Noto que del otro lado, como afuera del bar (sector aeropuerto), hay contra una
esquina dos jóvenes, que también medio camuflados, se tiraron ya con una bolsa
o algo así. Trato de no perturbarlos, después de todo serán mis colegas esta
noche. Casi sin pensarlo me quedo dormido.
Me despierto, veo el reloj: dormí una hora; nada mal, son ya
las tres. Me quiero dormir nuevamente pero tengo unas insaciables ganas de
mear. El dilema es que al estar en una zona del aeropuerto en la que no hay
nadie, si alguien me viera, digo, algún empleado haciendo sus rondas, me
delataría. Pero con el baño, como con Perón, no se jode. Voy al baño. Se me
ocurre la idea más ridícula. Si me encierro en el último casillero del baño,
con mis cosas, tal vez nadie me moleste. Ronda la idea en mi cabeza hasta que
efectivamente ingreso en los servicios y percibo ese inconfundible aroma a baño
limpio, a pinos de bosque canadiense, o algo asi. No es algo desagradable, pero
no da para llegar al punto de dormir allí. Regreso a mi lecho de rosas y un par
de minutos después lo siento. Es el sonido de los zapatos que aumenta en
volumen, en proximidad. Es el sonido de la ley.

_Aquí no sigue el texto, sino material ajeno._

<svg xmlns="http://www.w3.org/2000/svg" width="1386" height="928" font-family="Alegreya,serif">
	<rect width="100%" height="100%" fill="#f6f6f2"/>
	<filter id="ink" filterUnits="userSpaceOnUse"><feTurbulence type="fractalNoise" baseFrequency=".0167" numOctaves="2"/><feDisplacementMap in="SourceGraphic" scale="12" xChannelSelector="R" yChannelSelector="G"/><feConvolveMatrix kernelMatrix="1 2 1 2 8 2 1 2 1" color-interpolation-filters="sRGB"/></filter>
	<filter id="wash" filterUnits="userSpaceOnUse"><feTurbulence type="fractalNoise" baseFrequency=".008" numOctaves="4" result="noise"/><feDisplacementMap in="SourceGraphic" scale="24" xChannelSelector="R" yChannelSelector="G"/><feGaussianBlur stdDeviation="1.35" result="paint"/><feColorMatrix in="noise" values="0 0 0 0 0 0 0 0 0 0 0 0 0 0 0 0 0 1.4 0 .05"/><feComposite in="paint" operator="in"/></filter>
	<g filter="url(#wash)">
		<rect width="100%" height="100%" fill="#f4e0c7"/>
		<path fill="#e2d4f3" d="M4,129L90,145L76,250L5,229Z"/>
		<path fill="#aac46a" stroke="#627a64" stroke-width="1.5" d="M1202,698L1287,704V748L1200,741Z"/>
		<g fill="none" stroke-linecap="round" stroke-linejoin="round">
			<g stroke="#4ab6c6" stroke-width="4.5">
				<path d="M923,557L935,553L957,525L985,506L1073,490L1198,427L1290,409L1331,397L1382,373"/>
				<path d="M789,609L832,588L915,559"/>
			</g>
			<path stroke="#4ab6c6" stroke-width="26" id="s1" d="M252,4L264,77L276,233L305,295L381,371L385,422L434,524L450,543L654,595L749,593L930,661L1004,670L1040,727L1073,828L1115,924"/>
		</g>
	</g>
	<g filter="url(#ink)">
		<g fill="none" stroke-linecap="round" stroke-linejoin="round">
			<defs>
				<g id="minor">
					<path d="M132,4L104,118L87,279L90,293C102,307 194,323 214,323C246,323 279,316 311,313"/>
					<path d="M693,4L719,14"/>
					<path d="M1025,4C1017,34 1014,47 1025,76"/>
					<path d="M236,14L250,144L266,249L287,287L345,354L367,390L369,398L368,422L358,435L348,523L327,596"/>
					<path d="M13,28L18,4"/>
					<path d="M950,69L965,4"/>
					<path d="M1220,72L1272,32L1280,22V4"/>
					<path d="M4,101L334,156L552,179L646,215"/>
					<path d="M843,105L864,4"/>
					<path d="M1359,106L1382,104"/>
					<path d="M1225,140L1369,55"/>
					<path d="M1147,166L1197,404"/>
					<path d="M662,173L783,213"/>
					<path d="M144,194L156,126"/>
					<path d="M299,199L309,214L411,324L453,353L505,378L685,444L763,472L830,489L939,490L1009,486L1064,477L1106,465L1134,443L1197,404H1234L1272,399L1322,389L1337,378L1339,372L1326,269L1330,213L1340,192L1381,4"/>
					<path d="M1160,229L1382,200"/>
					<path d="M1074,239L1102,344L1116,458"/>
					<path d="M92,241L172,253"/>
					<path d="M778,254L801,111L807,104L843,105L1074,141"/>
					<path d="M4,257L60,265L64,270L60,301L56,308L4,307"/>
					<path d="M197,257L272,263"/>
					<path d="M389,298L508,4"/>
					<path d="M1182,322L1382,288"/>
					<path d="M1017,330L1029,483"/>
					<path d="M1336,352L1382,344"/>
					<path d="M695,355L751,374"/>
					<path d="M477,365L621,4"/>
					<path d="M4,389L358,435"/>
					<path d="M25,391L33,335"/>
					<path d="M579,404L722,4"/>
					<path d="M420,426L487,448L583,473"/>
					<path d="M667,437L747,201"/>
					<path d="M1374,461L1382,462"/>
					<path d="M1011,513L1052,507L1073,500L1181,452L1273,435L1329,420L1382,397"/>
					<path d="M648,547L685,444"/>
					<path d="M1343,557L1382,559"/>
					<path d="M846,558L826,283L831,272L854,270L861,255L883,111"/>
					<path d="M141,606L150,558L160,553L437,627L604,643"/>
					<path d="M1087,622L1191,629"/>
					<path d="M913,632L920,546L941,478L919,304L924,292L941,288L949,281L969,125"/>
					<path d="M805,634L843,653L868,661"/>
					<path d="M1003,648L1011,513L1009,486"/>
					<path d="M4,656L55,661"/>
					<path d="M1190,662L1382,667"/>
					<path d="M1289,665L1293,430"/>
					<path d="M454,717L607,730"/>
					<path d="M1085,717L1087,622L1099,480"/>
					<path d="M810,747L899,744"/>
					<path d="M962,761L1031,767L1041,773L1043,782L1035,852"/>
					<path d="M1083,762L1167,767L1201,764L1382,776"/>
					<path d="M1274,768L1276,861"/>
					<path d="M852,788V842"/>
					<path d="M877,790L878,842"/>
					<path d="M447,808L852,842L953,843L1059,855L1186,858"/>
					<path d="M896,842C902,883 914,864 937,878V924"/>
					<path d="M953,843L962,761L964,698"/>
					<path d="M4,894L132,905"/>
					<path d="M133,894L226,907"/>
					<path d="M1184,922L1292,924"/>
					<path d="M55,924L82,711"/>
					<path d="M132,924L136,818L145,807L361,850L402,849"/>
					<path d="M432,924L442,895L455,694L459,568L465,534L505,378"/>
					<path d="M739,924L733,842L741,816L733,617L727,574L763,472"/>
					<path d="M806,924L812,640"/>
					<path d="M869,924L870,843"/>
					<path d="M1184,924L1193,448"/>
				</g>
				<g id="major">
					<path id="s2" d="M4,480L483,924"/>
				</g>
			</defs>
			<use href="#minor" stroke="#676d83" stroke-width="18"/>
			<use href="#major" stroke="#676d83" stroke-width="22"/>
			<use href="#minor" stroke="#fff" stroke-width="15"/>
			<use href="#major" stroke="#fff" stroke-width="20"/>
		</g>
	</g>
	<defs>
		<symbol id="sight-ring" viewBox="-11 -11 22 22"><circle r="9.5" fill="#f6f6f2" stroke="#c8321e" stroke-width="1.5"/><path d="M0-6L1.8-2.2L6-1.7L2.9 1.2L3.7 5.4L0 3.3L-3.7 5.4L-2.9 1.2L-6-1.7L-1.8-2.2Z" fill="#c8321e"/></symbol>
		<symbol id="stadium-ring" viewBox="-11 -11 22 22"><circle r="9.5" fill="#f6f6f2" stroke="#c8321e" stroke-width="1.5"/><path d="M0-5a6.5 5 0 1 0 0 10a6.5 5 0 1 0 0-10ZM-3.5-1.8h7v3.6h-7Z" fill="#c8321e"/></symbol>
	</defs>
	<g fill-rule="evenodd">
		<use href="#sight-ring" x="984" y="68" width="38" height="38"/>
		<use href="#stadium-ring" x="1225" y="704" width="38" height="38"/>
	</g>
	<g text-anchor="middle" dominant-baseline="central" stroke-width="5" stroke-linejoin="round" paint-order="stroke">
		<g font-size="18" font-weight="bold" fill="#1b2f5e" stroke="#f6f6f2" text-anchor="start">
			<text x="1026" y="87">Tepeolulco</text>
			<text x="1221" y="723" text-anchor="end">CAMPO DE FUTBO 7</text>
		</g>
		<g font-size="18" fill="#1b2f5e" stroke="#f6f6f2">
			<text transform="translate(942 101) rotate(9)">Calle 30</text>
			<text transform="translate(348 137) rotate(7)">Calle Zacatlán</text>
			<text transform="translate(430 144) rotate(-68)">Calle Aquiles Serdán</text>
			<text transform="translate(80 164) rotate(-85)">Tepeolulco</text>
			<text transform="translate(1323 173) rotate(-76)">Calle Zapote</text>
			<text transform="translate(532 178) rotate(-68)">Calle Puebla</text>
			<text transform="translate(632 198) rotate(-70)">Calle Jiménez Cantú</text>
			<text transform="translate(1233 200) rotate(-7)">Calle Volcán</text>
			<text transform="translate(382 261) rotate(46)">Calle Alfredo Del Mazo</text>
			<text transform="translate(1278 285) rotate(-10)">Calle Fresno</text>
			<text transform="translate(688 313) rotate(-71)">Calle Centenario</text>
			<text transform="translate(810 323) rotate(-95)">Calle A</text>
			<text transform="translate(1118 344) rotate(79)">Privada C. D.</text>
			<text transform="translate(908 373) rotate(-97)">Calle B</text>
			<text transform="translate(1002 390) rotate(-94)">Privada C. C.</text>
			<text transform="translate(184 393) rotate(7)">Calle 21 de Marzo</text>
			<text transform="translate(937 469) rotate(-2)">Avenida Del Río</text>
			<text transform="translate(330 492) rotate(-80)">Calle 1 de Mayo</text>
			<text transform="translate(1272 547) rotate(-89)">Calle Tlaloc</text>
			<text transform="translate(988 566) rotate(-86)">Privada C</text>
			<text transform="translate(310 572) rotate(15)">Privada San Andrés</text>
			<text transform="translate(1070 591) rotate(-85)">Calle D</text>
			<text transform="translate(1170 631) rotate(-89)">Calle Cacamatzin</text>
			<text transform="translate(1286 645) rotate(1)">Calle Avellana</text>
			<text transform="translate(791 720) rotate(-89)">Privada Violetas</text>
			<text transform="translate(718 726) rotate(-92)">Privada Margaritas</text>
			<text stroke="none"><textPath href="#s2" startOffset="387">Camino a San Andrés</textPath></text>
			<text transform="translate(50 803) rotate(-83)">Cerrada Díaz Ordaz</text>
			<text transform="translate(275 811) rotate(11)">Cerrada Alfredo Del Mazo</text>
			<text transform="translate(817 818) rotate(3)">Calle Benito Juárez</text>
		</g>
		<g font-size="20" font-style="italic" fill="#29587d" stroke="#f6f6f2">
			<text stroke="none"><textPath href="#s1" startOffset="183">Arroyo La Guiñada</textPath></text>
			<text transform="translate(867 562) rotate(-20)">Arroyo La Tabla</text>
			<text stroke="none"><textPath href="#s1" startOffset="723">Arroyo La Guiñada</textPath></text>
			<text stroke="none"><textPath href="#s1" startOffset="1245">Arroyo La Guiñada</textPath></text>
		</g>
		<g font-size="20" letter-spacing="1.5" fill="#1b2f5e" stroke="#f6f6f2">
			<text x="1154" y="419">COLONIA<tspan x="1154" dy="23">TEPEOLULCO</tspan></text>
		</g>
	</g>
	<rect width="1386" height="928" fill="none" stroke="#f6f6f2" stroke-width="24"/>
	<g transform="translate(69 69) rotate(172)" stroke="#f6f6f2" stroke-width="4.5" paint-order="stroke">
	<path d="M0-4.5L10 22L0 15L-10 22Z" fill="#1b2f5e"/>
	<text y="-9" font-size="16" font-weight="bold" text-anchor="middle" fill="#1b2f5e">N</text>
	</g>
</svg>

La mujer se comporta de manera muy amable. Me pide mi
pasaporte y mi tarjeta de embarque y me explica que allí no puedo estar. Me
retiro mientras escucho que también van tras mis colegas. No por el hecho en
si, sino por la forma (como que se habían armado un re rancho, muy sudaca;
aunque eran españoles, eh). Escucho que se levantan y protestan. No comprendo
el sentido de estresarse por algo así. Los policías siempre son policías y
siempre encuentran algo que se esta haciendo "mal" para corregirlo
(es realmente muy fácil pensar como un policía). Parece que mi plan maestro se
vino abajo, pues pruebo los asientos y es imposible encontrar una forma
horizontal que no destruya algún hueso vital. Y allí se me ocurre la idea de
escribir este texto.
Y así paso las horas, entre guardias de seguridad que no
encuentran argumento para echarme de donde estoy y mi propia soledad, esa a la
que ya estoy acostumbrado, esa con la que ya me siento cómodo. Esa que es como
una manta calentita en una fresca noche de verano, tirado en el piso del
aeropuerto del Prat, esperando que el alba cambie esta realidad impermanente.